■ **Task details**: Scan the listing for "down" and copy out each line that has it.

[[ Available records open ]]

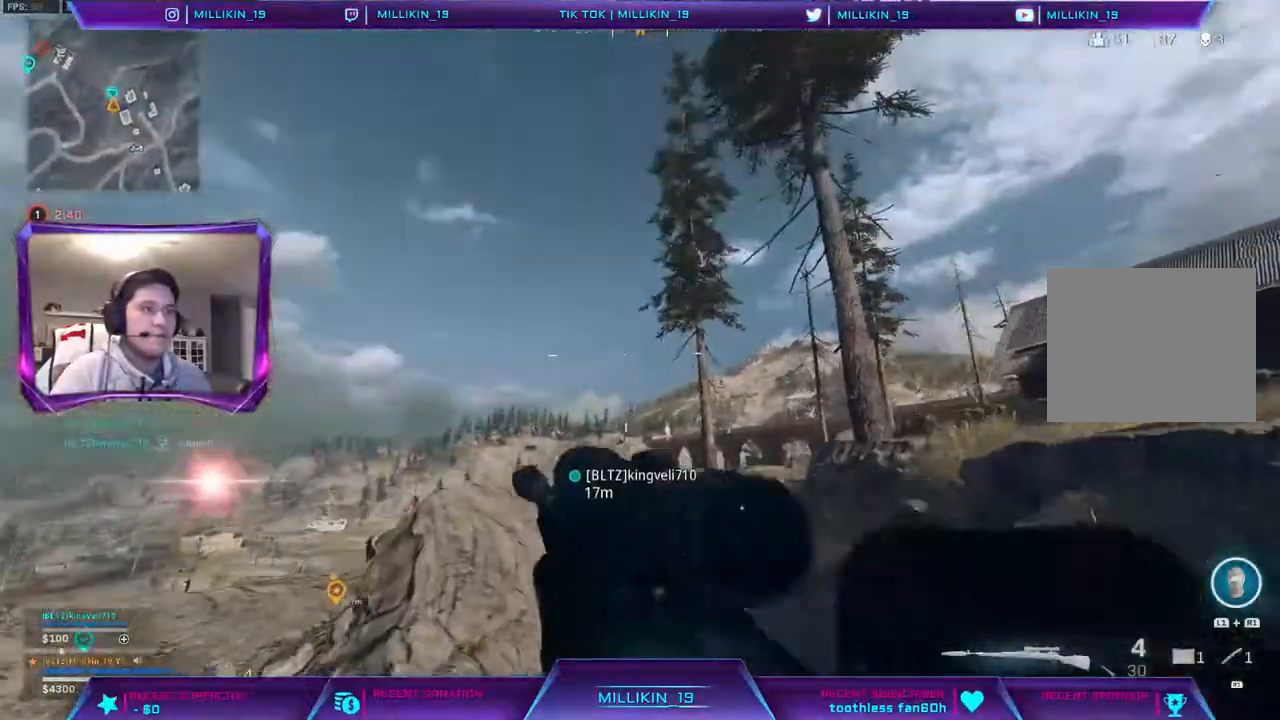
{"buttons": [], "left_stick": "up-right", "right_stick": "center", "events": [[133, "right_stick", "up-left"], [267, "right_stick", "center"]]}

[[ Available records closed ]]
[[ Available records open ]]

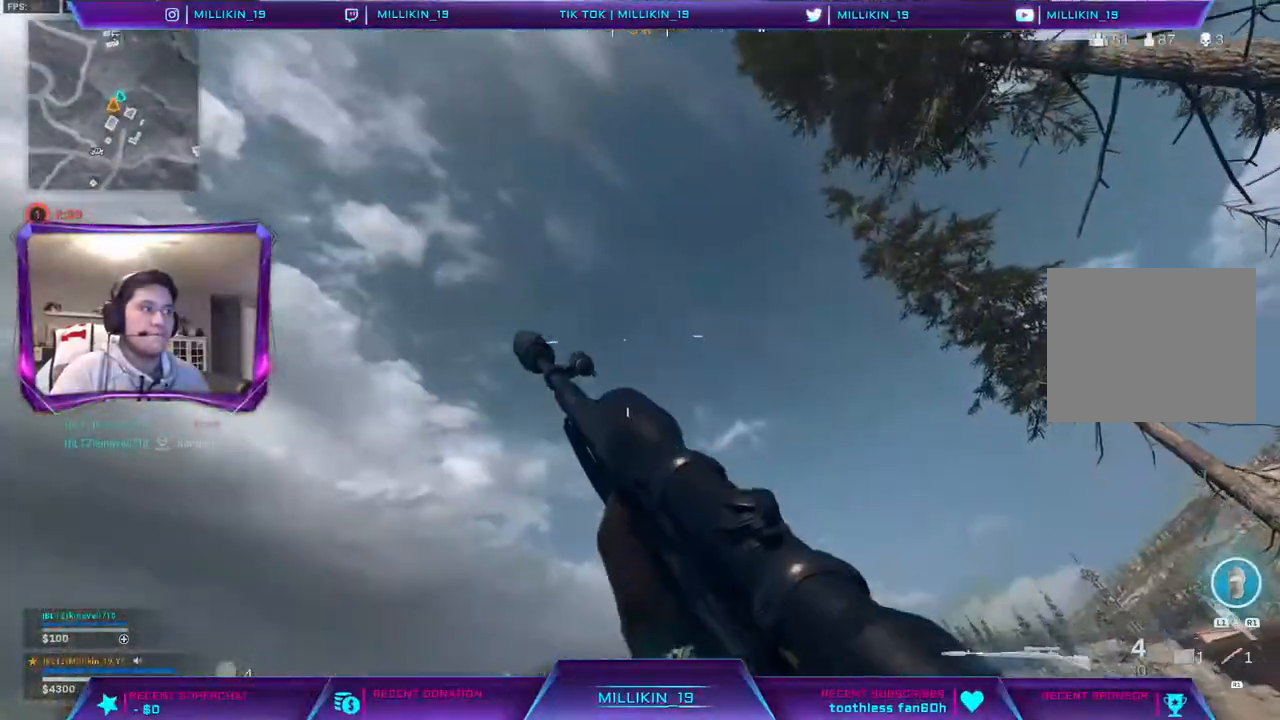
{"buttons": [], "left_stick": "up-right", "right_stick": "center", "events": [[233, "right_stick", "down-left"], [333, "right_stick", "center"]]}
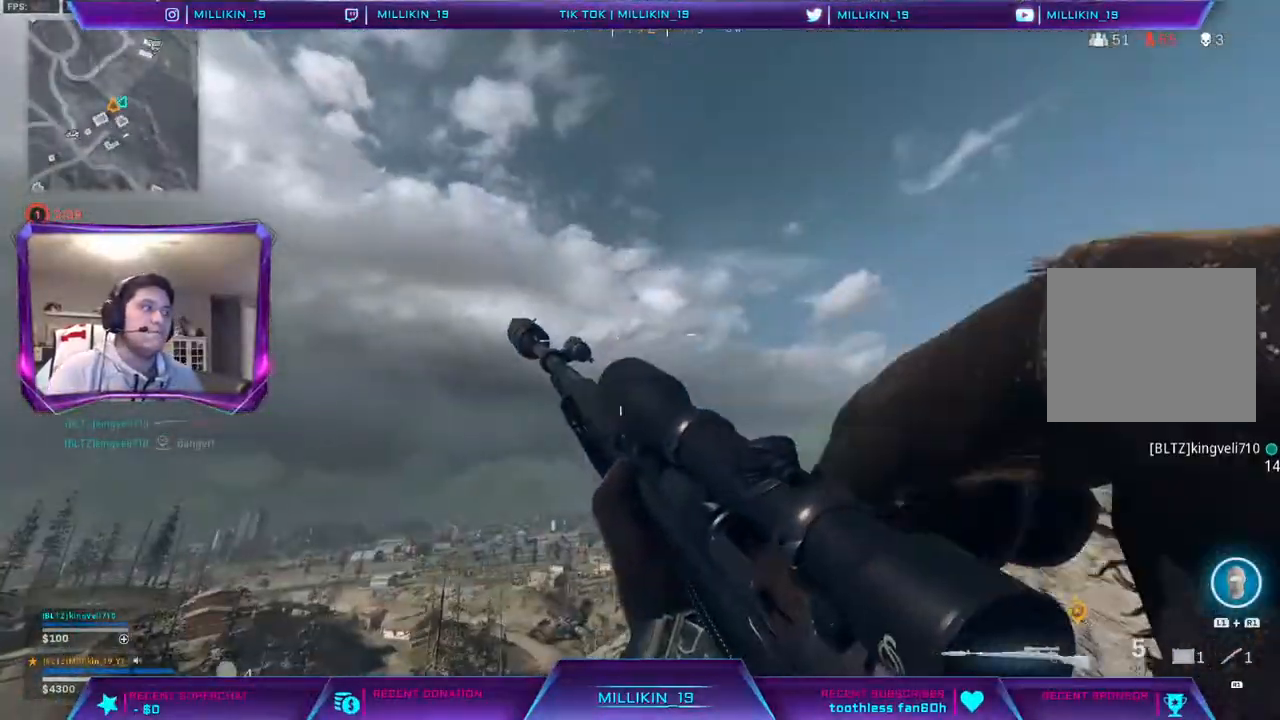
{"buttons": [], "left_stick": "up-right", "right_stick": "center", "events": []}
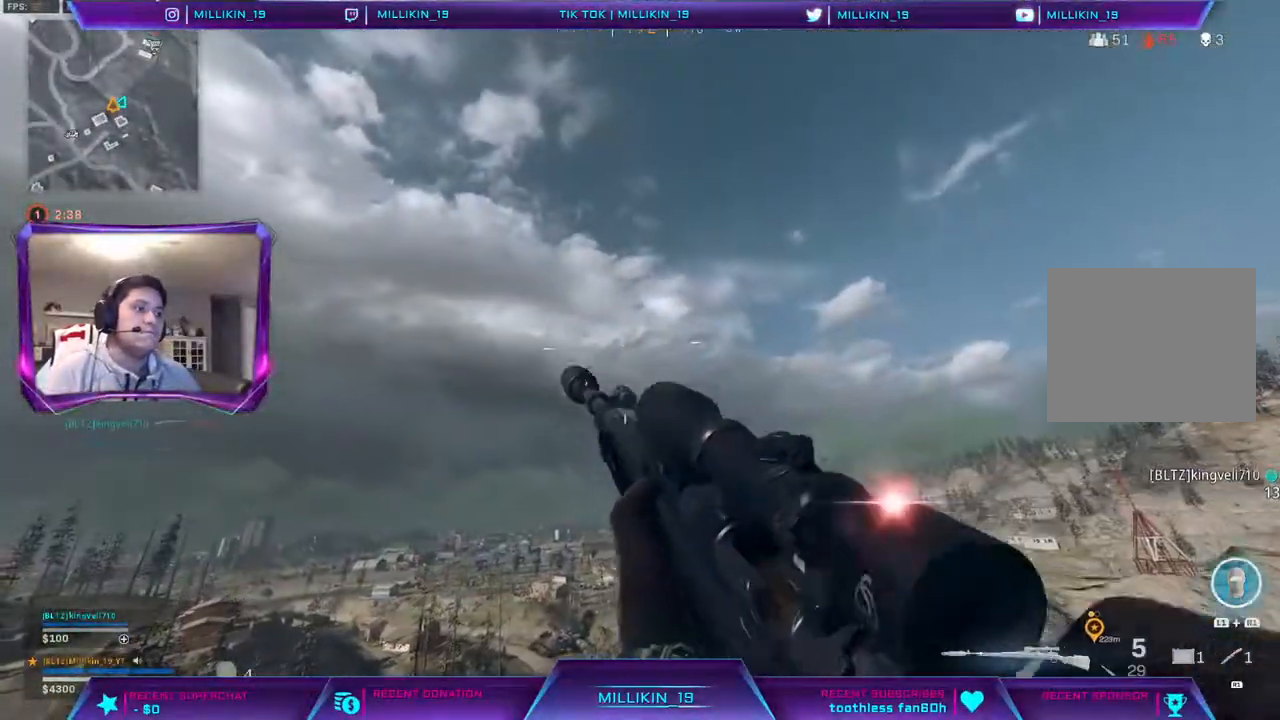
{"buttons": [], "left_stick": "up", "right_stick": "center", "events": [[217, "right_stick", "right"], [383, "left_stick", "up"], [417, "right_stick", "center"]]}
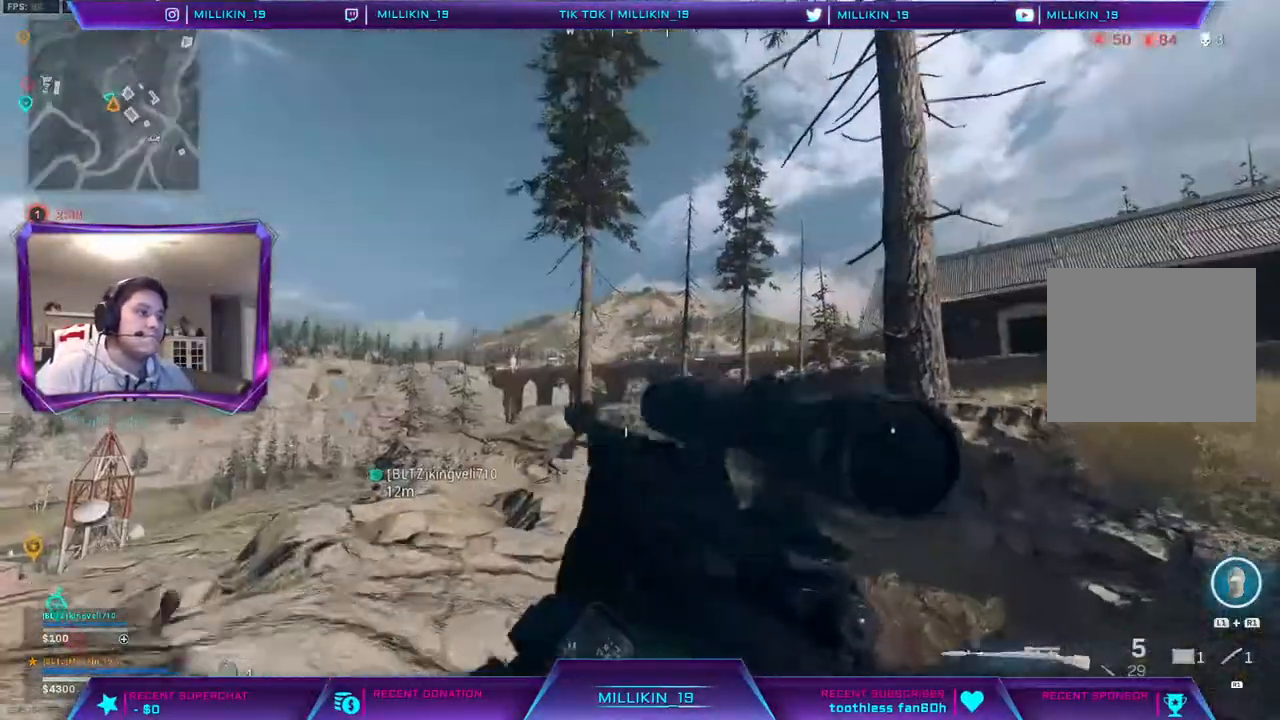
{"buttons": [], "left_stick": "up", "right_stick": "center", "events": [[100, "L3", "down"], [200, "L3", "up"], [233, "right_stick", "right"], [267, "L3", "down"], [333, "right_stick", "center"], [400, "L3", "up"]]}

[[ Available records closed ]]
[[ Available records open ]]

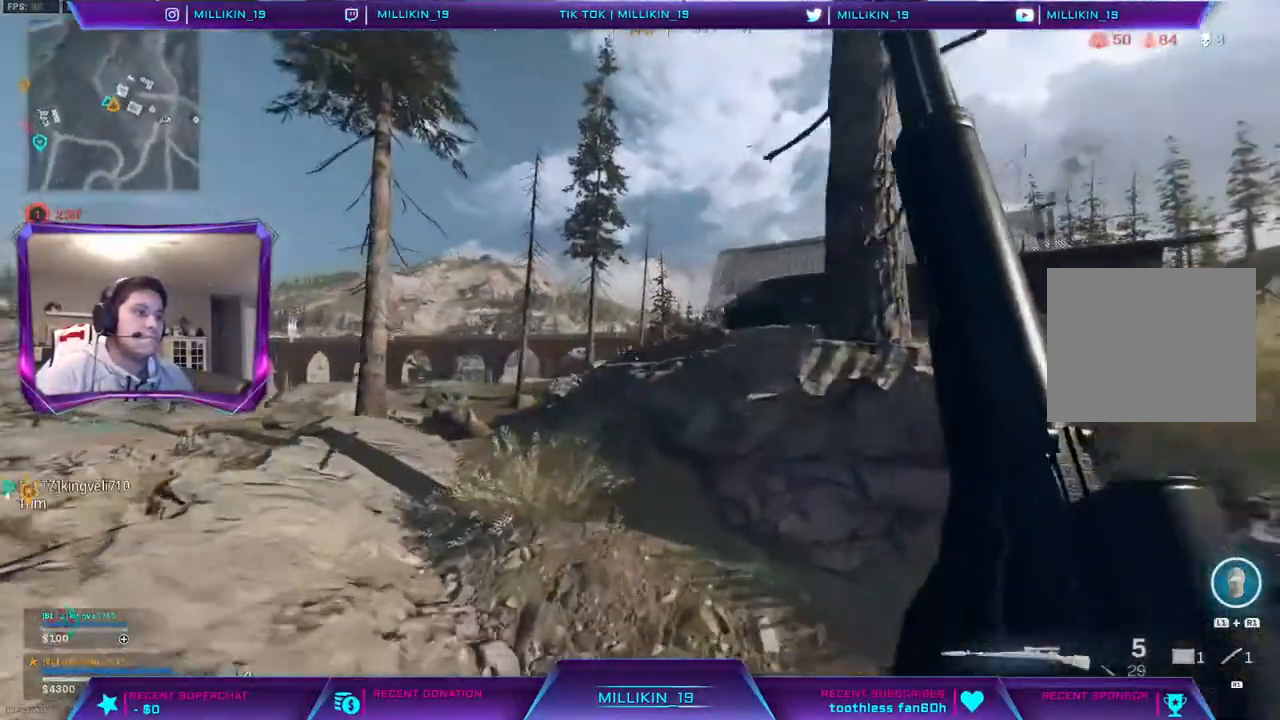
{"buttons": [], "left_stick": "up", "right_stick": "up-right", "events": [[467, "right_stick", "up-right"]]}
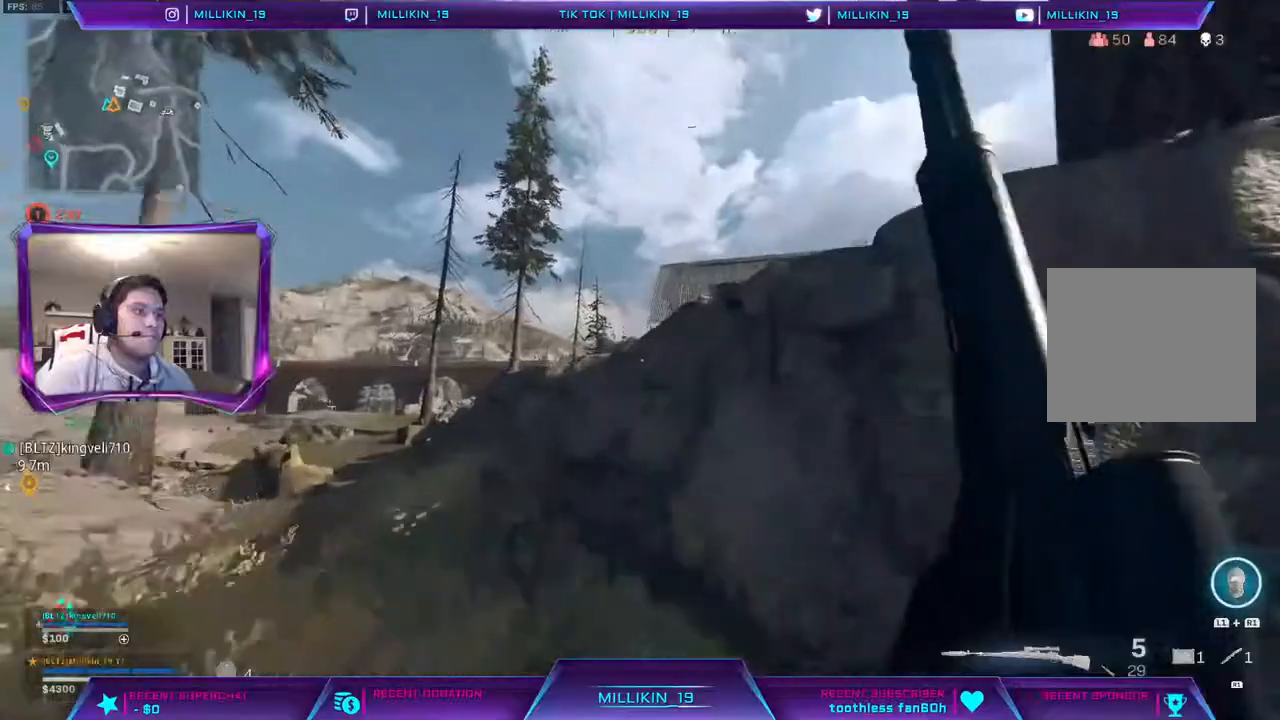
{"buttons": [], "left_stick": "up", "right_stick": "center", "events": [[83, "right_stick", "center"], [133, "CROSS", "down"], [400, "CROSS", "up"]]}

[[ Available records closed ]]

■ **Solution for this task**:
{"buttons": [], "left_stick": "up-right", "right_stick": "center", "events": [[233, "right_stick", "down-left"], [333, "right_stick", "center"]]}
{"buttons": [], "left_stick": "up", "right_stick": "center", "events": [[100, "L3", "down"], [200, "L3", "up"], [233, "right_stick", "right"], [267, "L3", "down"], [333, "right_stick", "center"], [400, "L3", "up"]]}
{"buttons": [], "left_stick": "up", "right_stick": "center", "events": [[83, "right_stick", "center"], [133, "CROSS", "down"], [400, "CROSS", "up"]]}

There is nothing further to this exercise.